Or in ~/.claude/settings.json:

{
  "env": {
    "ANTHROPIC_BASE_URL": "https://pass.wafer.ai",
    "ANTHROPIC_API_KEY": "YOUR_WAFER_API_KEY",
    "ANTHROPIC_DEFAULT_OPUS_MODEL": "GLM-5.1",
    "ANTHROPIC_DEFAULT_SONNET_MODEL": "GLM-5.1",
    "ANTHROPIC_DEFAULT_HAIKU_MODEL": "GLM-5.1",
    "CLAUDE_CODE_SUBAGENT_MODEL": "GLM-5.1"
  }
}

These env vars follow the same pattern as OpenRouter’s Claude Code integration.
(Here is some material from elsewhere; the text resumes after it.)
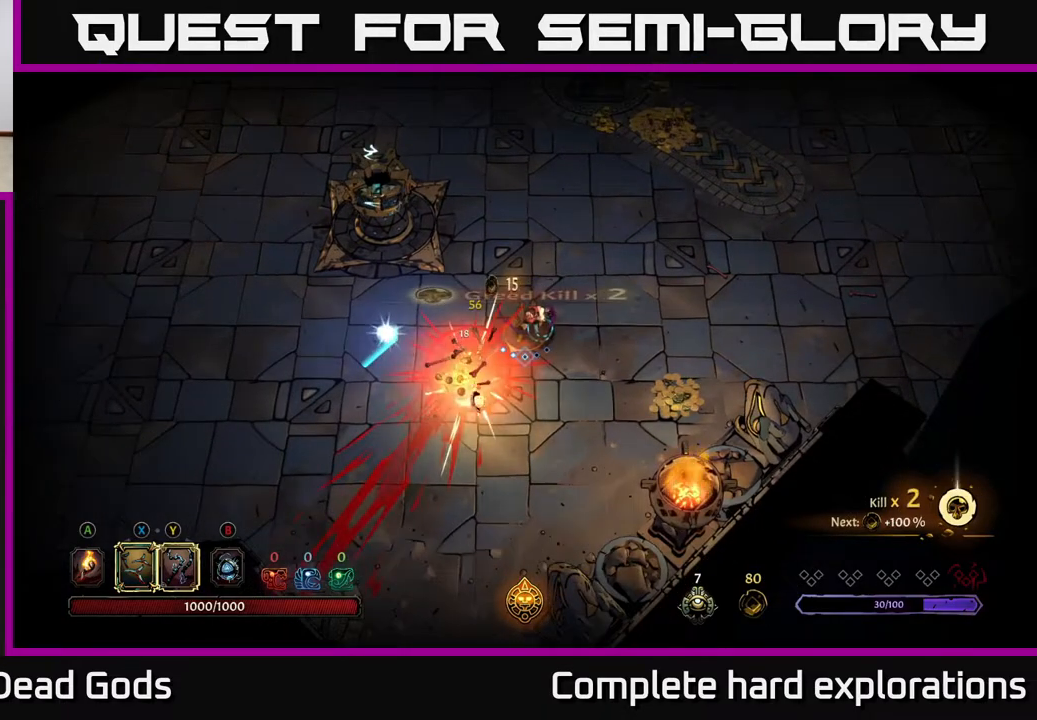
{"buttons": [], "left_stick": "down-right", "right_stick": "center", "events": [[250, "A", "down"], [350, "A", "up"], [500, "left_stick", "down-right"]]}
They override the model Claude Code sends for opus, sonnet, haiku, and subagent calls.

Start Claude Code

claude

Claude Code now routes requests through the Wafer endpoint.

Set Up Conductor

Conductor runs a team of parallel Claude Code agents in isolated Git worktrees on macOS. Because Conductor uses Claude Code under the hood, it picks up Wafer the same way Claude Code does — pin the model to any Wafer Pass ID from Models.

Install Conductor

Download the macOS app from conductor.build and launch it.
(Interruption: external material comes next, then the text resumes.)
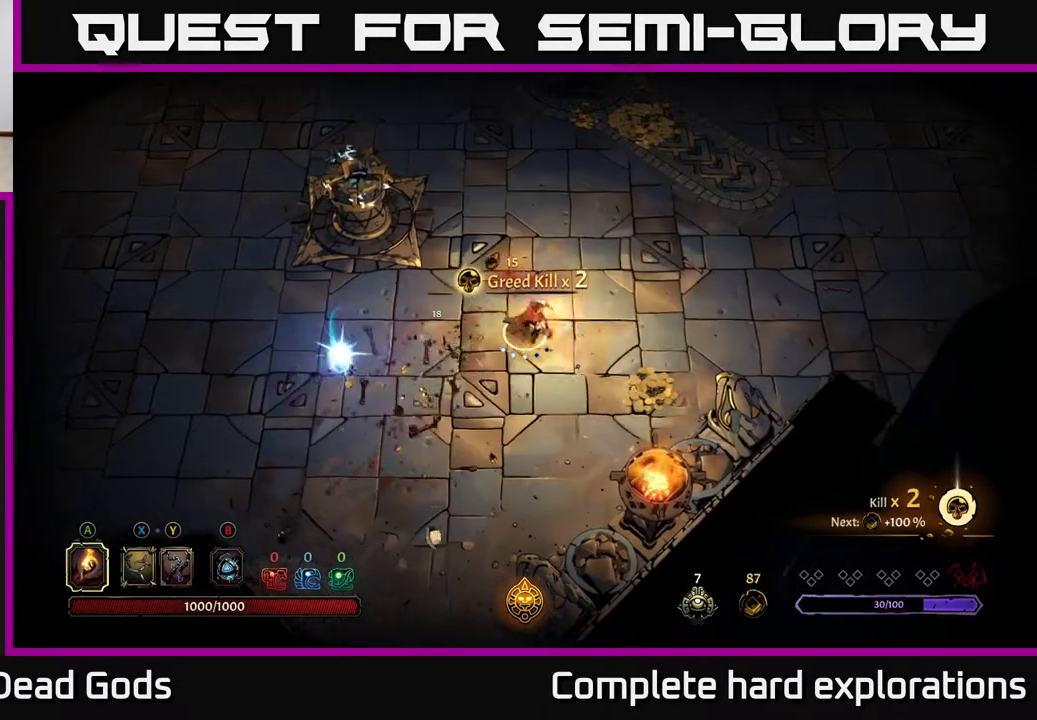
{"buttons": [], "left_stick": "down-right", "right_stick": "center", "events": []}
Configure Wafer as the endpoint

In Conductor’s Settings → Environment (or your shell profile, e.g. ~/.zshrc), set:

export ANTHROPIC_BASE_URL=https://pass.wafer.ai
export ANTHROPIC_API_KEY=YOUR_WAFER_API_KEY

Replace YOUR_WAFER_API_KEY with your Wafer Pass API key.

Do not share your API key or commit it to version control.

Pin a Wafer model

Conductor spawns Claude Code, which sends Anthropic model strings by default — those don’t match a Wafer model. Pin Claude Code (and therefore Conductor) to a Wafer model with these env vars in the same Environment section:For Qwen3.5-397B-A17B:

export ANTHROPIC_DEFAULT_OPUS_MODEL="Qwen3.5-397B-A17B"
export ANTHROPIC_DEFAULT_SONNET_MODEL="Qwen3.5-397B-A17B"
export ANTHROPIC_DEFAULT_HAIKU_MODEL="Qwen3.5-397B-A17B"
export CLAUDE_CODE_SUBAGENT_MODEL="Qwen3.5-397B-A17B"

For GLM-5.1:

export ANTHROPIC_DEFAULT_OPUS_MODEL="GLM-5.1"
export ANTHROPIC_DEFAULT_SONNET_MODEL="GLM-5.1"
export ANTHROPIC_DEFAULT_HAIKU_MODEL="GLM-5.1"
export CLAUDE_CODE_SUBAGENT_MODEL="GLM-5.1"

This follows the pattern OpenRouter documents in its Claude Code integration guide. Because Conductor spawns Claude Code subprocesses, the same env vars override opus, sonnet, haiku, and subagent calls.

Start a run

Create a workspace in Conductor, pick a repo, and kick off an agent. Requests now route through Wafer.

Set Up Codex

Codex (the OpenAI Codex CLI) only speaks the OpenAI Responses API (/v1/responses). The legacy wire_api = "chat" setting was deprecated in December 2025 and removed in February 2026, so Codex can no longer talk to a Chat Completions endpoint directly. Wafer Pass is OpenAI Chat Completions–compatible (/v1/chat/completions), so to use it from Codex you run a tiny local LiteLLM proxy that translates Responses API requests into Chat Completions on the way to Wafer. This is the path OpenAI’s own Codex deprecation notice points users at.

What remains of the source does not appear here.